Сколько глубокой мысли, прямо навеянной развитием европейской философии, в прекрасных стихотворениях Тютчева и Фета! Однако только глупец может сказать, что элегия Пушкина «Брожу ли я вдоль улиц шумных» менее глубока, чем произведения младших русских поэтов, тесно связанных с философским умозрение^. Бывает равновесие мысли и чувственного образа, простое и свежее выражение неисчерпаемой глубины, с которым ничто не может сравниться. Таково в русской и мировой поэзии место Пушкина. Когда это равновесие уже исчерпано, рождаются другие возможности. Поэзия извлекает прекрасные образы из тех поворотов своего исторического содержания, которые углубляют мысль в сторону общих идей, не отделяя ее совершенно от «чувственной конкретности». Напротив, внимание к символическому языку природы у Тютчева и Фета более подчеркнуто. В таких случаях поэзия остается поэзией вопреки неблагоприятной для нее более умозрительной культуре времени, но отчасти и благодаря этой новой исторической ситуации.

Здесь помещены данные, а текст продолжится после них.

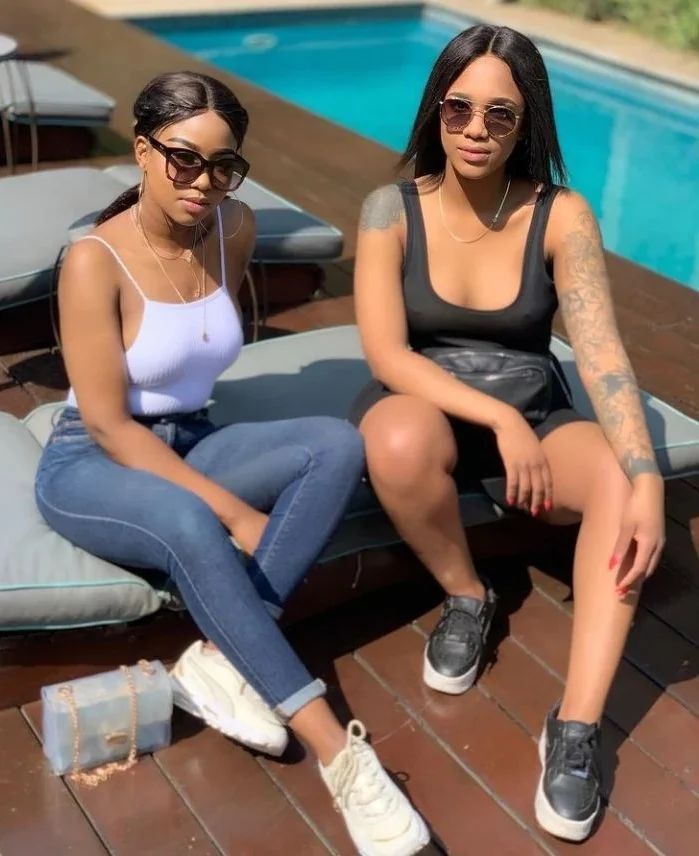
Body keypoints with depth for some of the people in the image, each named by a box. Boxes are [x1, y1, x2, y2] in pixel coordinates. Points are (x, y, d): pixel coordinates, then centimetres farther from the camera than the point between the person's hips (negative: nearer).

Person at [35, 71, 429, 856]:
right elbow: (108, 424, -21)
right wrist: (233, 511, -25)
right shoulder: (95, 261, -20)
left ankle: (219, 660, -25)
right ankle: (336, 750, -34)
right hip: (90, 466, -6)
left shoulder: (236, 228, -3)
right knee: (190, 527, -39)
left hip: (189, 441, 6)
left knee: (338, 444, -20)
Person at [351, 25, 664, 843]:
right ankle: (466, 597, -7)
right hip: (424, 410, -1)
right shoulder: (391, 209, -10)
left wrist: (645, 480, -34)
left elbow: (601, 354, -20)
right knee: (399, 439, -38)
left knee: (622, 479, -30)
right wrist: (498, 418, -27)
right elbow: (387, 355, -17)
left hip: (530, 415, 1)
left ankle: (576, 726, -26)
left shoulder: (561, 216, -9)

И все же чем дальше, тем труднее становится сочетать два полюса художественного сознания. Поэтическая мысль теряется в неопределенной глубине отвлеченной идеи, а чувственный образ становится внешним символом этой неясной абстракции — разлад, типичный для начала XX столетия, заметный в символизме, акмеизме, имажинизме и множстве других течений. Тем больше заслуга таких поэтов, как А. Твардовский, которые, не боясь подозрения в наивности и отвергая рефлексию запутанных иносказаний, черпали сокровища «первичной наглядности» из могучего потока исторических событий нашего трудного века.
Чтобы остаться в рамках тех примеров, которыми пользуется А. Гулыга, сошлюсь на Томаса Манна. Этот воспитанник немецкой философии полон самых отвлеченных идей, и его произведения перегружены ими до предела, особенно если сравнить их с реалистическими романами прошло-
го столетия. Но мы отчасти должны быть благодарны ему за это. Произведения Томаса Манна в большей мере, чем литература прошлого, передают идеологические конфликты, имеющие, впрочем, самое близкое отношение к политическим и экономическим судьбам общества. Это — характерная черта нашего времени, которое знает и разочарование в идеологии, и различные, более или менее фальшивые виды полемики против нее, и стремление освободиться от ее оптических иллюзий, но всегда остается глубоко «идеологической» эпохой, как, впрочем, и многие другие времена. Насыщенность идеологическим содержанием, имеющая свои исторические причины, окрасила все литературное творчество Томаса Манна и открыла ему некоторые общие явления исторического быта народов, лежавшие за пределами кругозора писателей эпохи подъема буржуазного общества. История шире этого общества, в ней есть много таких, и притом грандиозных, черт, которые лучше постигаются на фоне его упадка.